Hmm there are some things that I miss, but it has to do specifically with Minneapolis. It was a unique melting pot; it was about an experience, people were taking risks artistically. We weren’t in Chicago or Detroit. We didn’t have a history to live up to, so we were writing our own history. It was this little island of creativity from which people like my contemporaries Dustin Zahn and DVS1 emerged. A small group of dedicated people stayed very true to the art. The focus was put on giving people an amazing experience with music, and that really burnt something into me. I miss this culture of sound systems – these monstrous speakers that would act as the walls of the venue with this body-rattling bass.

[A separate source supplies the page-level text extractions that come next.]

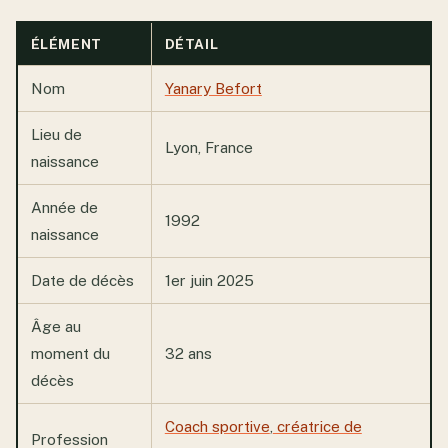
ÉLÉMENT
DÉTAIL
Nom
Yanary Befort
Lieu de
Lyon, France
naissance
Année de
1992
naissance
Date de décès
1er juin 2025
Âge au
moment du
32 ans
décès
Coach sportive
,
créatrice de
Profession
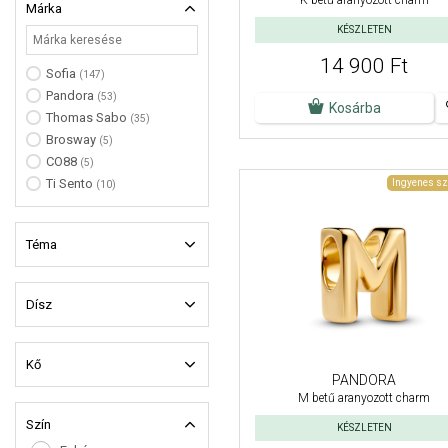
K betű aranyozott charm
Márka
KÉSZLETEN
14 900 Ft
Sofia
(147)
Pandora
(53)
Kosárba
Thomas Sabo
(35)
Brosway
(5)
CO88
(5)
Ti Sento
Ingyenes sz
(10)
Téma
Dísz
Kő
PANDORA
M betű aranyozott charm
Szín
KÉSZLETEN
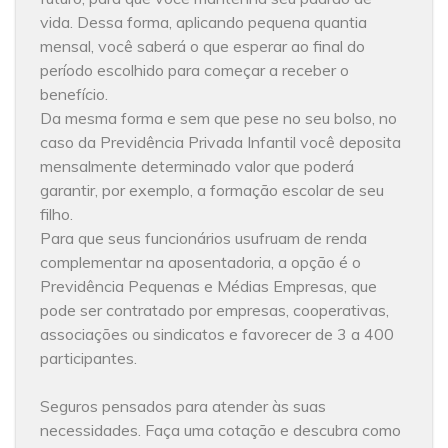
vida. Dessa forma, aplicando pequena quantia
mensal, você saberá o que esperar ao final do
período escolhido para começar a receber o
benefício.
Da mesma forma e sem que pese no seu bolso, no
caso da Previdência Privada Infantil você deposita
mensalmente determinado valor que poderá
garantir, por exemplo, a formação escolar de seu
filho.
Para que seus funcionários usufruam de renda
complementar na aposentadoria, a opção é o
Previdência Pequenas e Médias Empresas, que
pode ser contratado por empresas, cooperativas,
associações ou sindicatos e favorecer de 3 a 400
participantes.
Seguros pensados para atender às suas
necessidades. Faça uma cotação e descubra como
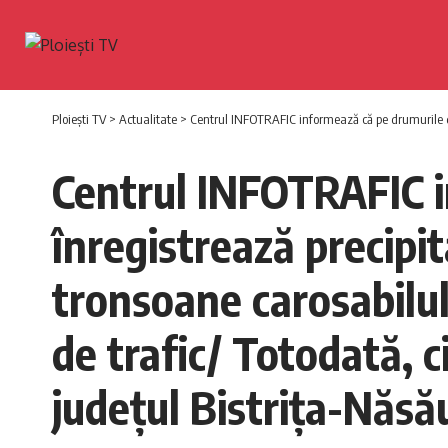
Ploiești TV
>
Actualitate
>
Centrul INFOTRAFIC informează că pe drumurile din 13 judeţe se înregis
Centrul INFOTRAFIC i
înregistrează precipi
tronsoane carosabilul 
de trafic/ Totodată, c
judeţul Bistriţa-Năsă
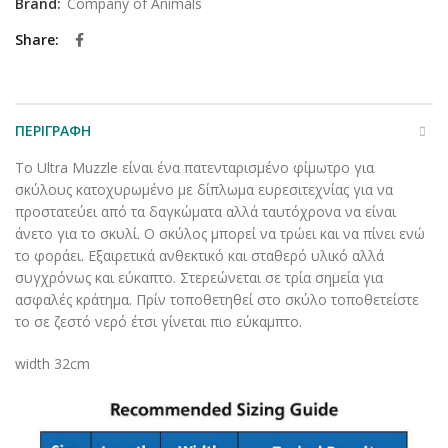
Brand:
Company of Animals
Share
ΠΕΡΙΓΡΑΦΉ
To Ultra Muzzle
είναι ένα π
ατενταρισμένο φίμωτρο για
σκύλους
κατοχυρωμένο με δίπλωμα ευρεσιτεχνίας για να
προστατεύει από τα δαγκώματα αλλά ταυτόχρονα να είναι
άνετο για το σκυλί. Ο σκύλος μπορεί να τρώει και να πίνει ενώ
το φοράει. Εξαιρετικά ανθεκτικό και σταθερό υλικό αλλά
συγχρόνως και εύκαπτο. Στερεώνεται σε τρία σημεία για
ασφαλές κράτημα. Πρίν τοποθετηθεί στο σκύλο τοποθετείστε
το σε ζεστό νερό έτσι γίνεται πιο εύκαμπτο.
width 32cm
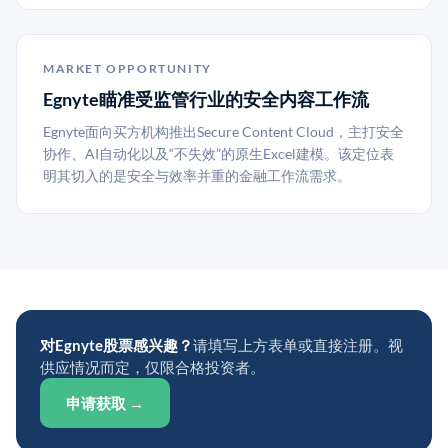
MARKET OPPORTUNITY
Egnyte瞄准受监管行业的安全内容工作流
Egnyte面向买方机构推出Secure Content Cloud，主打安全
协作、AI自动化以及“不失效”的原生Excel建模。该定位表
明其切入的是安全与效率并重的金融工作流需求。
对Egnyte股票感兴趣？
请填写上方表单或直接注册。视
供应情况而定，仅限合格投资者。
申请获取 →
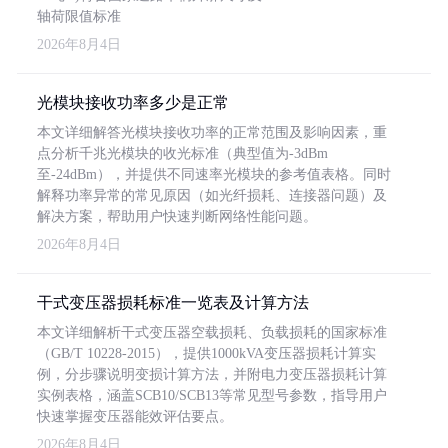
轴荷限值标准
2026年8月4日
光模块接收功率多少是正常
本文详细解答光模块接收功率的正常范围及影响因素，重
点分析千兆光模块的收光标准（典型值为-3dBm
至-24dBm），并提供不同速率光模块的参考值表格。同时
解释功率异常的常见原因（如光纤损耗、连接器问题）及
解决方案，帮助用户快速判断网络性能问题。
2026年8月4日
干式变压器损耗标准一览表及计算方法
本文详细解析干式变压器空载损耗、负载损耗的国家标准
（GB/T 10228-2015），提供1000kVA变压器损耗计算实
例，分步骤说明变损计算方法，并附电力变压器损耗计算
实例表格，涵盖SCB10/SCB13等常见型号参数，指导用户
快速掌握变压器能效评估要点。
2026年8月4日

That sounds pretty massive.

In Europe people know what sounds great, but they don’t know what over-the-top feels like. It is a physical thing; it is immersive. It might be seen as too much by some, but maybe also because they haven’t tried it that way. I also miss the crowd response. I mean, here in Berlin we are spoiled.


I definitely see your point. I can imagine people being more grateful than here.

Well the people in Minneapolis that go out to techno shows were not only grateful, but hungry for it as well. They might have waited a month for the chance to go out in a dark warehouse location with a ridiculous sound system. That hunger translates to people dancing and screaming on the dancefloor. That positive feedback helps DJs create something intense.

With your unique perspective from pretty much every possible point of view in this scene, is there anything you regret or would change today?


I wouldn’t change anything and I am happy not to be in control of that. One thing I find funny though is this American dubstep thing. It makes me think, “Okay, now I am old enough that some new music is coming out and I don’t quite understand it. Haha. What are these kids listening to?” But at the same time I don’t have to listen to that. My only hope is that people have the chance to be exposed to underground music that they like. A lot of the music out there is just pushed onto people. Internet can give you access to so many things, but you have to know where to look.

What is the story behind the Nina Kraviz video?

It is a pretty crazy story. Briefly, Nina and a friend of David Terranova contacted me, and I wanted to do it but I had a flight on the day of the shooting. They were arriving the night before, so we decided to try something. I put in a ten-hour day at work, went back home, and started to pack my bag. Meanwhile David got stranded somewhere. Finally at 3 AM we all met, made a quick plan, and put it into action. We went to the M10 tram line, and Nina had this little Jambox speaker, but the Bluetooth connection wasn’t working. Basically I had to dance while Nina was out there in the cold holding her laptop so that I could hear the music. For an hour, I was running around and dancing with maybe sixty seconds in between takes, so I was pretty tired by the end. As soon as we had finished shooting I jumped into a cab to catch my plane to the US.

Would you say being a dancer influences the way you make music?

Absolutely. In every way. The focus on the body, on the groove, the rhythm; I play music that makes me want to dance without forgetting my mind. I try to build it up, then give it a chance to breathe; the energy goes up and down. Here in this mix I went from relaxed things into something more hypnotizing and powerful. There is a fine line between being an entertainer and an artist. I like to try to be somewhere in the middle: true to my roots and the things I believe in, but also close to my audience.